I've been having huge problems cloning the 1.8kb CAGG promoter into a 9kb vector. I amplified the CAGG sequence from a plasmid to have MluI and NheI RE sites suitable for cloning into my new vector.
The PCR required some optimisation (GC buffer etc) but worked. Both vector and amplicon were sequentially digested with the enzymes (as they are not compatible), and final products gel extracted (I observed a small amount of STAR activity of NheI on the CAGG promoter).
I used T4 ligase (NEB) with 30ng vector and all the amplicon I had left (~30ng) in an overnight 16oC reaction, and also did a no insert control.

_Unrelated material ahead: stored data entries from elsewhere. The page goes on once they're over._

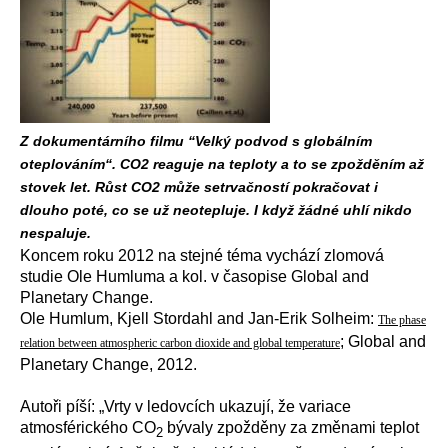
Z dokumentárního filmu “Velký podvod s globálním
oteplováním“. CO2 reaguje na teploty a to se zpožděním až
stovek let. Růst CO2 může setrvačností pokračovat i
dlouho poté, co se už neotepluje. I když žádné uhlí nikdo
nespaluje.
Koncem roku 2012 na stejné téma vychází zlomová
studie Ole Humluma a kol. v časopise Global and
Planetary Change.
Ole Humlum, Kjell Stordahl and Jan-Erik Solheim:
The phase
; Global and
relation between atmospheric carbon dioxide and global temperature
Planetary Change, 2012.
Autoři píší: „Vrty v ledovcích ukazují, že variace
atmosférického CO
bývaly zpožděny za změnami teplot
2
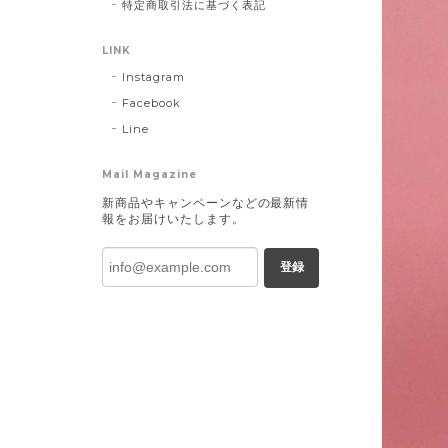
特定商取引法に基づく表記
LINK
Instagram
Facebook
Line
Mail Magazine
新商品やキャンペーンなどの最新情
報をお届けいたします。
登録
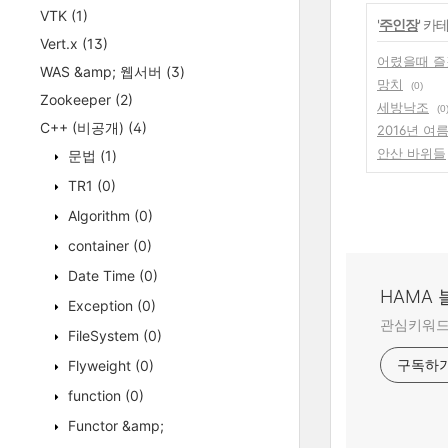
VTK
(1)
'
주인장
' 카
Vert.x
(13)
어렸을때 즐
WAS &amp; 웹서버
(3)
망치
(0)
Zookeeper
(2)
세방낙조
(0
C++ (비공개)
(4)
2016년 여
안산 바위들
문법
(1)
TR1
(0)
Algorithm
(0)
container
(0)
Date Time
(0)
HAMA
Exception
(0)
관심키워드:
FileSystem
(0)
Flyweight
(0)
구독하
function
(0)
Functor &amp;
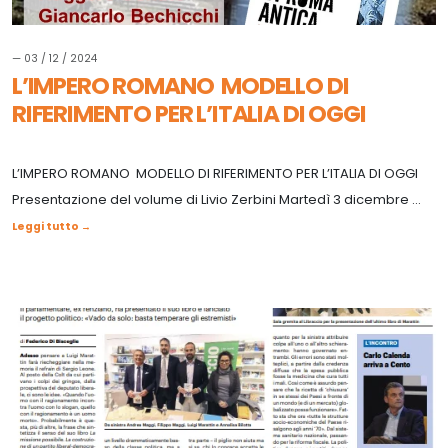
— 03 / 12 / 2024
L’IMPERO ROMANO MODELLO DI
RIFERIMENTO PER L’ITALIA DI OGGI
L’IMPERO ROMANO MODELLO DI RIFERIMENTO PER L’ITALIA DI OGGI
Presentazione del volume di Livio Zerbini Martedì 3 dicembre ...
Leggi tutto →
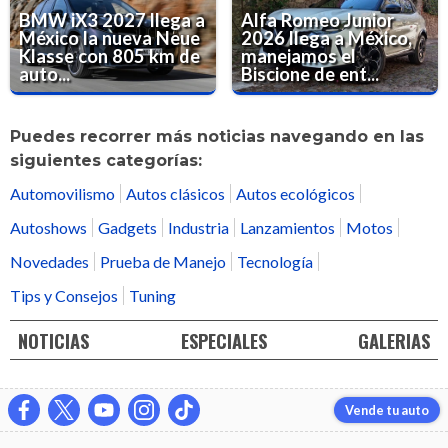
BMW iX3 2027 llega a
Alfa Romeo Junior
México la nueva Neue
2026 llega a México,
Klasse con 805 km de
manejamos el
auto...
Biscione de ent...
Puedes recorrer más noticias navegando en las
siguientes categorías:
Automovilismo
Autos clásicos
Autos ecológicos
Autoshows
Gadgets
Industria
Lanzamientos
Motos
Novedades
Prueba de Manejo
Tecnología
Tips y Consejos
Tuning
NOTICIAS
ESPECIALES
GALERIAS
Vende tu auto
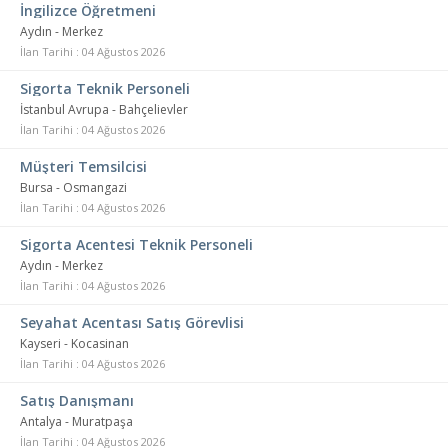
İngilizce Öğretmeni
Aydın - Merkez
İlan Tarihi : 04 Ağustos 2026
Sigorta Teknik Personeli
İstanbul Avrupa - Bahçelievler
İlan Tarihi : 04 Ağustos 2026
Müşteri Temsilcisi
Bursa - Osmangazi
İlan Tarihi : 04 Ağustos 2026
Sigorta Acentesi Teknik Personeli
Aydın - Merkez
İlan Tarihi : 04 Ağustos 2026
Seyahat Acentası Satış Görevlisi
Kayseri - Kocasinan
İlan Tarihi : 04 Ağustos 2026
Satış Danışmanı
Antalya - Muratpaşa
İlan Tarihi : 04 Ağustos 2026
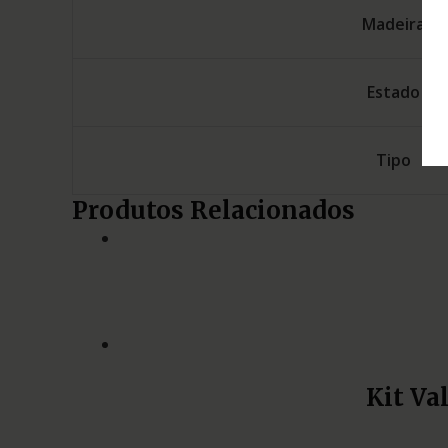
Madeira
Estado
Tipo
Produtos Relacionados
Kit Va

I tested the ligation reactions by PCR to confirm, using primers directed against both insert and vector, that ligation had occurred, and it had in the insert containing reaction.
I transformed into both DH5a (library efficiency) and DH10B electrocompetent cells. I obtained NO colonies on the control no insert plates, and 30-40 colonies on the DH10B plate (but none on DH5a).
So far, so good. I did a colony PCR on 20 colonies but not one was positive, and miniprep and digest did not give the correct bands (they matched the parent vector).
I am very confused by this! Background undigested/religated vector happens from time to time, but I controlled for this and this didn't happen!
Any ideas/suggestions would be hugely appreciated!